**ASSIGNED TASK**
Transcribe all of the entries below exactly. Leave out the pictures.

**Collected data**
--- --- ---
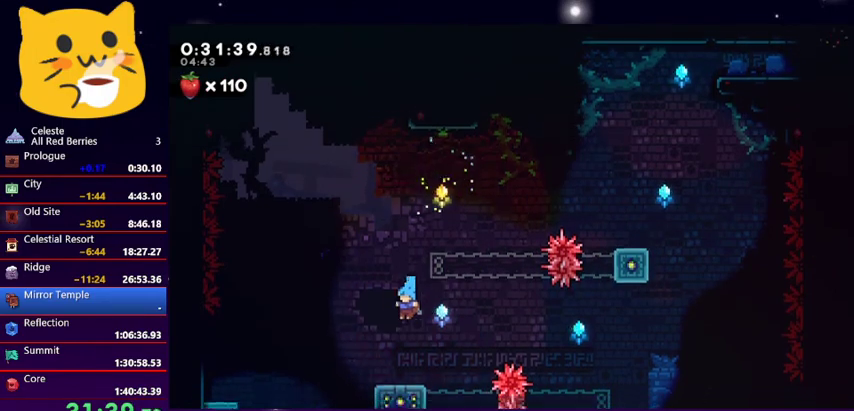
{"keys": ["jump1", "right"], "events": [[167, "right", "down"], [333, "jump1", "down"]]}
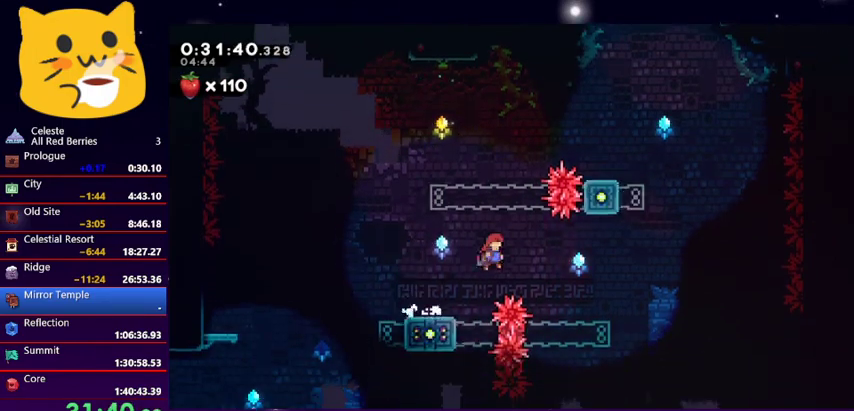
{"keys": ["right"], "events": [[400, "jump1", "up"]]}
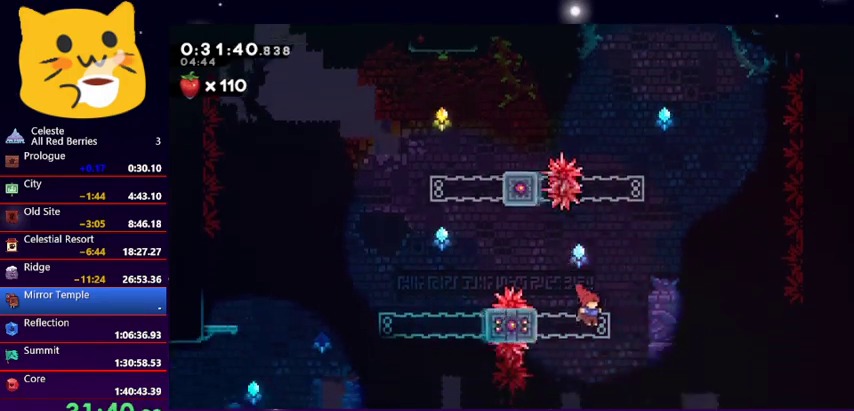
{"keys": ["down", "right"], "events": [[167, "dash", "down"], [333, "dash", "up"], [500, "down", "down"]]}
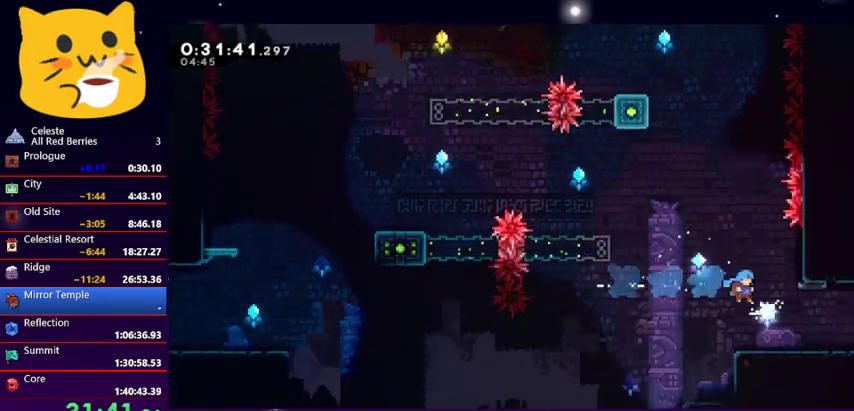
{"keys": ["down", "jump1", "right"], "events": [[233, "dash", "down"], [267, "jump1", "down"], [400, "dash", "up"]]}
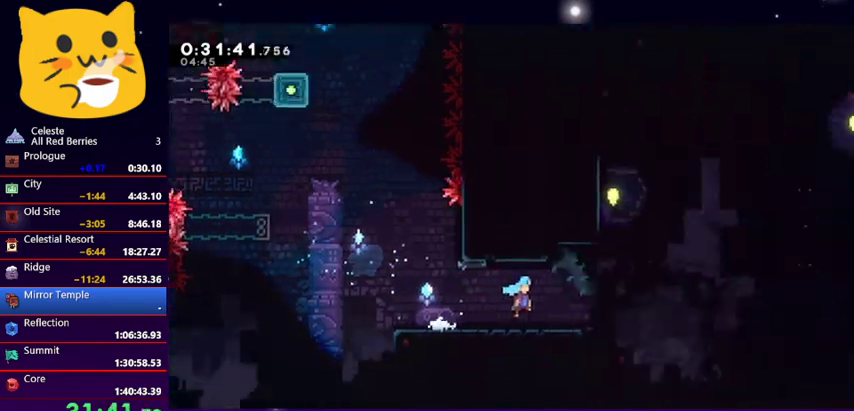
{"keys": [], "events": [[200, "down", "up"], [400, "jump1", "up"], [500, "right", "up"]]}
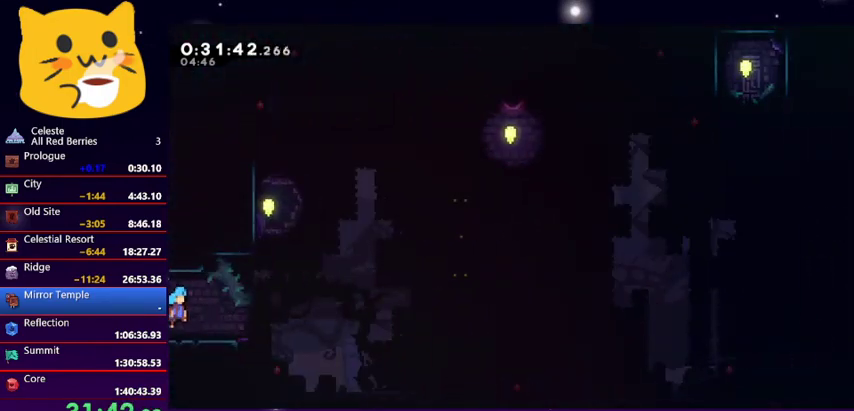
{"keys": [], "events": [[200, "down", "down"], [267, "dash", "down"], [467, "dash", "up"], [500, "down", "up"]]}
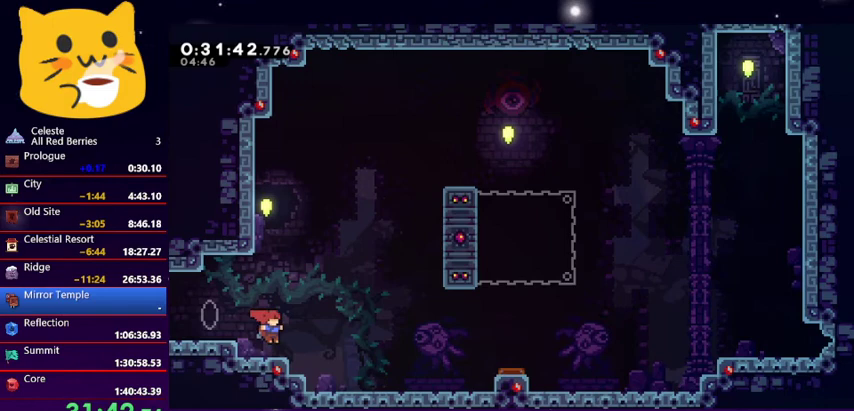
{"keys": [], "events": [[33, "dash", "down"], [33, "down", "down"], [233, "dash", "up"], [367, "down", "up"]]}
--- --- ---
**OUTPUT FOR THIS TASK**
{"keys": ["jump1", "right"], "events": [[167, "right", "down"], [333, "jump1", "down"]]}
{"keys": ["right"], "events": [[400, "jump1", "up"]]}
{"keys": ["down", "right"], "events": [[167, "dash", "down"], [333, "dash", "up"], [500, "down", "down"]]}
{"keys": ["down", "jump1", "right"], "events": [[233, "dash", "down"], [267, "jump1", "down"], [400, "dash", "up"]]}
{"keys": [], "events": [[200, "down", "up"], [400, "jump1", "up"], [500, "right", "up"]]}
{"keys": [], "events": [[200, "down", "down"], [267, "dash", "down"], [467, "dash", "up"], [500, "down", "up"]]}
{"keys": [], "events": [[33, "dash", "down"], [33, "down", "down"], [233, "dash", "up"], [367, "down", "up"]]}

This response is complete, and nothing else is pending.